# The records
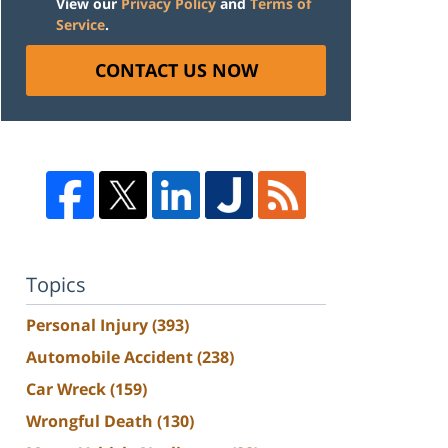
View our
Privacy Policy
and
Terms of
Service
.
CONTACT US NOW
Topics
Personal Injury
(393)
Automobile Accident
(238)
Car Wreck
(159)
Wrongful Death
(130)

# What you need to do
Give back the records above exactly. Pictures stay out.

# Problem solution
View our
Privacy Policy
and
Terms of
Service
.
CONTACT US NOW
Topics
Personal Injury
(393)
Automobile Accident
(238)
Car Wreck
(159)
Wrongful Death
(130)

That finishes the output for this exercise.